_Required action_
Give every line of text in the rows below as a JSON list of strings, one string per line, with blank lines omitted.
· · · · ·
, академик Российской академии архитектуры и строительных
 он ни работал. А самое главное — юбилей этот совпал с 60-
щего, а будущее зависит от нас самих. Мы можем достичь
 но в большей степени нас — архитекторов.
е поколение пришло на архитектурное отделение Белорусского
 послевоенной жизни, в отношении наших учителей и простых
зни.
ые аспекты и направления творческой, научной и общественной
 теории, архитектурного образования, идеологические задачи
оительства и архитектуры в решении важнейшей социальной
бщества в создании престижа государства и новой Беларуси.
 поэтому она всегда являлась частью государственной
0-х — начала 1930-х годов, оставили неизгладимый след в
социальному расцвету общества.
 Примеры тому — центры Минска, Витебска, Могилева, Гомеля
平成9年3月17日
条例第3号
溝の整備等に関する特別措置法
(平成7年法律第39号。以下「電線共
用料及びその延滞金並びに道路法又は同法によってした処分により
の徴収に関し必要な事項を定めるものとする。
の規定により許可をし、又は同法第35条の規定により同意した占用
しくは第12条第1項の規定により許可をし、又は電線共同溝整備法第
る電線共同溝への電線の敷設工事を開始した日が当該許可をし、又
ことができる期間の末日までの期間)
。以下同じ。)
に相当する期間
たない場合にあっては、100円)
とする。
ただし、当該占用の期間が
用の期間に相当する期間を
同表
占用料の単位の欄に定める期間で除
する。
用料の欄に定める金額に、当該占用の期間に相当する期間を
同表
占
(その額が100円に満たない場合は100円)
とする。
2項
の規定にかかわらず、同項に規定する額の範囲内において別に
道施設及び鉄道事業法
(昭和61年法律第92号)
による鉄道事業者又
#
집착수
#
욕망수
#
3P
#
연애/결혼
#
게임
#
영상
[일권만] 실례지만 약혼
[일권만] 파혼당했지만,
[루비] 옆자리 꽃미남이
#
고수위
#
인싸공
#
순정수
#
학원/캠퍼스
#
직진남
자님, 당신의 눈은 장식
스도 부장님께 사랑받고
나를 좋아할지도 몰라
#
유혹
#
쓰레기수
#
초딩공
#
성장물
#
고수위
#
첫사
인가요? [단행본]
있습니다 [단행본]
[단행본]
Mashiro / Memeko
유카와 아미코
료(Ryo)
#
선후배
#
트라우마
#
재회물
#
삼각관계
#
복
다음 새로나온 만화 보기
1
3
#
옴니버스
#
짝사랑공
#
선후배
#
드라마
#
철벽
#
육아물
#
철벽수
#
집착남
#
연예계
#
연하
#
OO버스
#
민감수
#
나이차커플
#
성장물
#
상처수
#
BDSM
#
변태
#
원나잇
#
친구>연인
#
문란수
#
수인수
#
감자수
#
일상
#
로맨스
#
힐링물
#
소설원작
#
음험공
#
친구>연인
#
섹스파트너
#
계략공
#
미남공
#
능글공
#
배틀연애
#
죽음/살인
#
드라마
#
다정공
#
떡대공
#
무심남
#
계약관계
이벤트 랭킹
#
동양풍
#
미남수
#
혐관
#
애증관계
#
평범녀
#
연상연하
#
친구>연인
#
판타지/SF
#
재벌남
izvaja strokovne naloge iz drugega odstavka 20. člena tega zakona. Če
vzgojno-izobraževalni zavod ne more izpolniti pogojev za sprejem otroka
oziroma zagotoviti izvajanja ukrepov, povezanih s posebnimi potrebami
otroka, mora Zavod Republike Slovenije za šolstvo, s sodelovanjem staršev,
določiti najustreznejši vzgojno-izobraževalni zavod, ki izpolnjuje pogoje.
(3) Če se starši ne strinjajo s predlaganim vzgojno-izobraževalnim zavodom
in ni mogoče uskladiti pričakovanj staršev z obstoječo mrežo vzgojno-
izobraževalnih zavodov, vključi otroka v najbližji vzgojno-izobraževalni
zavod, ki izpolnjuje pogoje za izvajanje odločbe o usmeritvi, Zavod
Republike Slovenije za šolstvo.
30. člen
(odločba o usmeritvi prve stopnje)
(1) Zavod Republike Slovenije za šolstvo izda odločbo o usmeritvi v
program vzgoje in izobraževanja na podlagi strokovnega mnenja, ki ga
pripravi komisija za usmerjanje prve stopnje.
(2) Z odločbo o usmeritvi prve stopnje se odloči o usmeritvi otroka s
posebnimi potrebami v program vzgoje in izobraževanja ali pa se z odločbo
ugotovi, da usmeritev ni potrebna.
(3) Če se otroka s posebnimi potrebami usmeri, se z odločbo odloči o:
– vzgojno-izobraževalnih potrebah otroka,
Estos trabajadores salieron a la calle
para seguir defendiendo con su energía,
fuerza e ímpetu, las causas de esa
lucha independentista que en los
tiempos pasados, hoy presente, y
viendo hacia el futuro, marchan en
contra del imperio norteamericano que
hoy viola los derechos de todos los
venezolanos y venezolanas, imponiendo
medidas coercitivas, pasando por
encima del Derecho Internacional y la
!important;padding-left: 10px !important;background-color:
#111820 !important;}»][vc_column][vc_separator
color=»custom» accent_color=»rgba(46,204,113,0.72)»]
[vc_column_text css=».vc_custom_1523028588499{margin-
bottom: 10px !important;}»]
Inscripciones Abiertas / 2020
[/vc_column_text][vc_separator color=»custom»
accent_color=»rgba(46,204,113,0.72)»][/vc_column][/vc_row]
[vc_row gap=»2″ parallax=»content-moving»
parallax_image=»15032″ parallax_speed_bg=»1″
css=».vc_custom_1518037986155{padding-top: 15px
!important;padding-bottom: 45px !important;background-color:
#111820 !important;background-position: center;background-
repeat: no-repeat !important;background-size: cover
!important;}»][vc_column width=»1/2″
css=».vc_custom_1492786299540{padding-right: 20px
· · · · ·
_Exercise answer_
[
  ", академик Российской академии архитектуры и строительных",
  " он ни работал. А самое главное — юбилей этот совпал с 60-",
  "щего, а будущее зависит от нас самих. Мы можем достичь",
  " но в большей степени нас — архитекторов.",
  "е поколение пришло на архитектурное отделение Белорусского",
  " послевоенной жизни, в отношении наших учителей и простых",
  "зни.",
  "ые аспекты и направления творческой, научной и общественной",
  " теории, архитектурного образования, идеологические задачи",
  "оительства и архитектуры в решении важнейшей социальной",
  "бщества в создании престижа государства и новой Беларуси.",
  " поэтому она всегда являлась частью государственной",
  "0-х — начала 1930-х годов, оставили неизгладимый след в",
  "социальному расцвету общества.",
  " Примеры тому — центры Минска, Витебска, Могилева, Гомеля",
  "平成9年3月17日",
  "条例第3号",
  "溝の整備等に関する特別措置法",
  "(平成7年法律第39号。以下「電線共",
  "用料及びその延滞金並びに道路法又は同法によってした処分により",
  "の徴収に関し必要な事項を定めるものとする。",
  "の規定により許可をし、又は同法第35条の規定により同意した占用",
  "しくは第12条第1項の規定により許可をし、又は電線共同溝整備法第",
  "る電線共同溝への電線の敷設工事を開始した日が当該許可をし、又",
  "ことができる期間の末日までの期間)",
  "。以下同じ。)",
  "に相当する期間",
  "たない場合にあっては、100円)",
  "とする。",
  "ただし、当該占用の期間が",
  "用の期間に相当する期間を",
  "同表",
  "占用料の単位の欄に定める期間で除",
  "する。",
  "用料の欄に定める金額に、当該占用の期間に相当する期間を",
  "同表",
  "占",
  "(その額が100円に満たない場合は100円)",
  "とする。",
  "2項",
  "の規定にかかわらず、同項に規定する額の範囲内において別に",
  "道施設及び鉄道事業法",
  "(昭和61年法律第92号)",
  "による鉄道事業者又",
  "#",
  "집착수",
  "#",
  "욕망수",
  "#",
  "3P",
  "#",
  "연애/결혼",
  "#",
  "게임",
  "#",
  "영상",
  "[일권만] 실례지만 약혼",
  "[일권만] 파혼당했지만,",
  "[루비] 옆자리 꽃미남이",
  "#",
  "고수위",
  "#",
  "인싸공",
  "#",
  "순정수",
  "#",
  "학원/캠퍼스",
  "#",
  "직진남",
  "자님, 당신의 눈은 장식",
  "스도 부장님께 사랑받고",
  "나를 좋아할지도 몰라",
  "#",
  "유혹",
  "#",
  "쓰레기수",
  "#",
  "초딩공",
  "#",
  "성장물",
  "#",
  "고수위",
  "#",
  "첫사",
  "인가요? [단행본]",
  "있습니다 [단행본]",
  "[단행본]",
  "Mashiro / Memeko",
  "유카와 아미코",
  "료(Ryo)",
  "#",
  "선후배",
  "#",
  "트라우마",
  "#",
  "재회물",
  "#",
  "삼각관계",
  "#",
  "복",
  "다음 새로나온 만화 보기",
  "1",
  "3",
  "#",
  "옴니버스",
  "#",
  "짝사랑공",
  "#",
  "선후배",
  "#",
  "드라마",
  "#",
  "철벽",
  "#",
  "육아물",
  "#",
  "철벽수",
  "#",
  "집착남",
  "#",
  "연예계",
  "#",
  "연하",
  "#",
  "OO버스",
  "#",
  "민감수",
  "#",
  "나이차커플",
  "#",
  "성장물",
  "#",
  "상처수",
  "#",
  "BDSM",
  "#",
  "변태",
  "#",
  "원나잇",
  "#",
  "친구>연인",
  "#",
  "문란수",
  "#",
  "수인수",
  "#",
  "감자수",
  "#",
  "일상",
  "#",
  "로맨스",
  "#",
  "힐링물",
  "#",
  "소설원작",
  "#",
  "음험공",
  "#",
  "친구>연인",
  "#",
  "섹스파트너",
  "#",
  "계략공",
  "#",
  "미남공",
  "#",
  "능글공",
  "#",
  "배틀연애",
  "#",
  "죽음/살인",
  "#",
  "드라마",
  "#",
  "다정공",
  "#",
  "떡대공",
  "#",
  "무심남",
  "#",
  "계약관계",
  "이벤트 랭킹",
  "#",
  "동양풍",
  "#",
  "미남수",
  "#",
  "혐관",
  "#",
  "애증관계",
  "#",
  "평범녀",
  "#",
  "연상연하",
  "#",
  "친구>연인",
  "#",
  "판타지/SF",
  "#",
  "재벌남",
  "izvaja strokovne naloge iz drugega odstavka 20. člena tega zakona. Če",
  "vzgojno-izobraževalni zavod ne more izpolniti pogojev za sprejem otroka",
  "oziroma zagotoviti izvajanja ukrepov, povezanih s posebnimi potrebami",
  "otroka, mora Zavod Republike Slovenije za šolstvo, s sodelovanjem staršev,",
  "določiti najustreznejši vzgojno-izobraževalni zavod, ki izpolnjuje pogoje.",
  "(3) Če se starši ne strinjajo s predlaganim vzgojno-izobraževalnim zavodom",
  "in ni mogoče uskladiti pričakovanj staršev z obstoječo mrežo vzgojno-",
  "izobraževalnih zavodov, vključi otroka v najbližji vzgojno-izobraževalni",
  "zavod, ki izpolnjuje pogoje za izvajanje odločbe o usmeritvi, Zavod",
  "Republike Slovenije za šolstvo.",
  "30. člen",
  "(odločba o usmeritvi prve stopnje)",
  "(1) Zavod Republike Slovenije za šolstvo izda odločbo o usmeritvi v",
  "program vzgoje in izobraževanja na podlagi strokovnega mnenja, ki ga",
  "pripravi komisija za usmerjanje prve stopnje.",
  "(2) Z odločbo o usmeritvi prve stopnje se odloči o usmeritvi otroka s",
  "posebnimi potrebami v program vzgoje in izobraževanja ali pa se z odločbo",
  "ugotovi, da usmeritev ni potrebna.",
  "(3) Če se otroka s posebnimi potrebami usmeri, se z odločbo odloči o:",
  "– vzgojno-izobraževalnih potrebah otroka,",
  "Estos trabajadores salieron a la calle",
  "para seguir defendiendo con su energía,",
  "fuerza e ímpetu, las causas de esa",
  "lucha independentista que en los",
  "tiempos pasados, hoy presente, y",
  "viendo hacia el futuro, marchan en",
  "contra del imperio norteamericano que",
  "hoy viola los derechos de todos los",
  "venezolanos y venezolanas, imponiendo",
  "medidas coercitivas, pasando por",
  "encima del Derecho Internacional y la",
  "!important;padding-left: 10px !important;background-color:",
  "#111820 !important;}»][vc_column][vc_separator",
  "color=»custom» accent_color=»rgba(46,204,113,0.72)»]",
  "[vc_column_text css=».vc_custom_1523028588499{margin-",
  "bottom: 10px !important;}»]",
  "Inscripciones Abiertas / 2020",
  "[/vc_column_text][vc_separator color=»custom»",
  "accent_color=»rgba(46,204,113,0.72)»][/vc_column][/vc_row]",
  "[vc_row gap=»2″ parallax=»content-moving»",
  "parallax_image=»15032″ parallax_speed_bg=»1″",
  "css=».vc_custom_1518037986155{padding-top: 15px",
  "!important;padding-bottom: 45px !important;background-color:",
  "#111820 !important;background-position: center;background-",
  "repeat: no-repeat !important;background-size: cover",
  "!important;}»][vc_column width=»1/2″",
  "css=».vc_custom_1492786299540{padding-right: 20px"
]